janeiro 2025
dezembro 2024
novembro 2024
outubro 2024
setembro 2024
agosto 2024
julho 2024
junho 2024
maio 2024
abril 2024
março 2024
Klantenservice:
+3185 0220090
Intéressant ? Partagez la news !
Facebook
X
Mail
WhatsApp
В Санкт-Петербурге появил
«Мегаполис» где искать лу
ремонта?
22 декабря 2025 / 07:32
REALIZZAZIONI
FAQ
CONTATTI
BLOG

——————

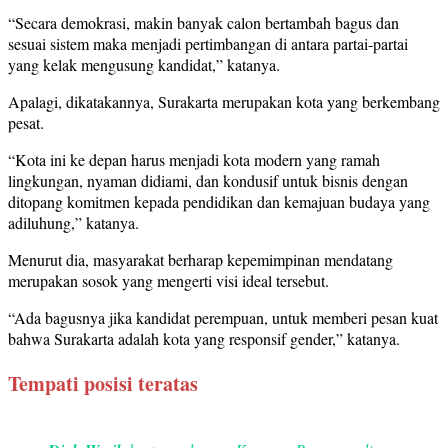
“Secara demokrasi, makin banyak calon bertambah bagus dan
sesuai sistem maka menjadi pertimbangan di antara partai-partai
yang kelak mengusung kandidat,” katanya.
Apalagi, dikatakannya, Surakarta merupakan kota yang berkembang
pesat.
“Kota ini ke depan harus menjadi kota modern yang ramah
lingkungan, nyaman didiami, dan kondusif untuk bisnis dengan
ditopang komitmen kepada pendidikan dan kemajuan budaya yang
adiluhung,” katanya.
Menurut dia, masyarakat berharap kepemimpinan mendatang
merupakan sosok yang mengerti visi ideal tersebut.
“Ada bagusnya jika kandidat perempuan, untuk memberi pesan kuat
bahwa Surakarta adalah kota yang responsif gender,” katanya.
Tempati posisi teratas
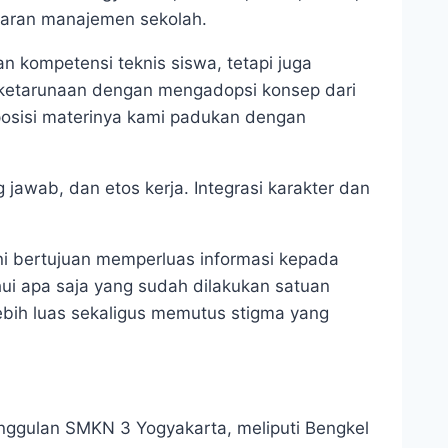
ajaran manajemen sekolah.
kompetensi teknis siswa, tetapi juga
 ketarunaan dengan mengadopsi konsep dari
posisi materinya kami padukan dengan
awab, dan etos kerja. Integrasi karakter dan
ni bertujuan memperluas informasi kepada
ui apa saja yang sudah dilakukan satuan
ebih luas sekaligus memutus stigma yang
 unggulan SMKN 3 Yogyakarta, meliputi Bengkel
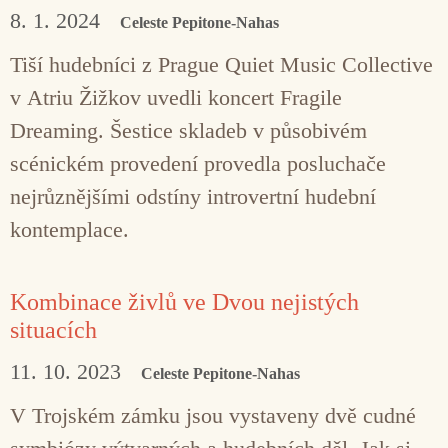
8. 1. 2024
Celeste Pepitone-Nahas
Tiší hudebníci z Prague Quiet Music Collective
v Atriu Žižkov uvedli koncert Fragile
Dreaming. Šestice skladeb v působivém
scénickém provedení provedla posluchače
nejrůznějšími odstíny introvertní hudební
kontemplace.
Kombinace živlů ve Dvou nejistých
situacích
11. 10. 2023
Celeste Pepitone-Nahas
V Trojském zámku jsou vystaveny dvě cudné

——————

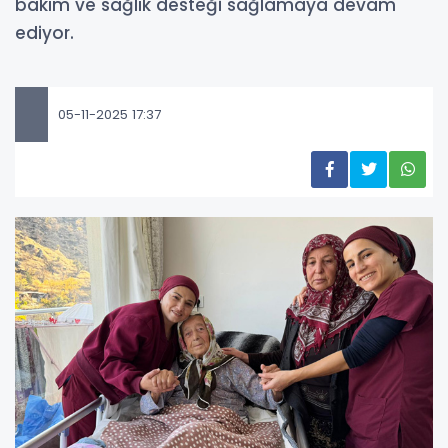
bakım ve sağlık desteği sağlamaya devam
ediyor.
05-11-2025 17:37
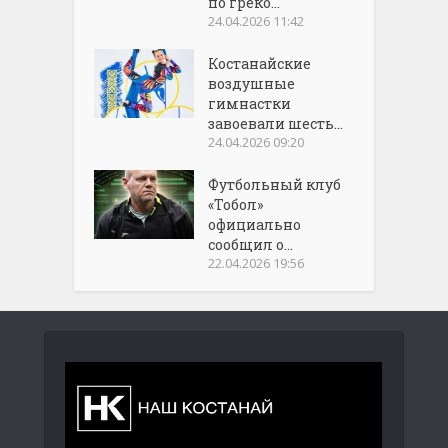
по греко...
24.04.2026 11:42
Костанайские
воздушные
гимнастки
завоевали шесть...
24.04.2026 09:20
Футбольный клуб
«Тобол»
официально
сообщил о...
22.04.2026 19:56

——————

Report every line of the entries that contains the string "yang".

yang kelak mengusung kandidat,” katanya.
Apalagi, dikatakannya, Surakarta merupakan kota yang berkembang
“Kota ini ke depan harus menjadi kota modern yang ramah
ditopang komitmen kepada pendidikan dan kemajuan budaya yang
merupakan sosok yang mengerti visi ideal tersebut.
bahwa Surakarta adalah kota yang responsif gender,” katanya.
ui apa saja yang sudah dilakukan satuan
ebih luas sekaligus memutus stigma yang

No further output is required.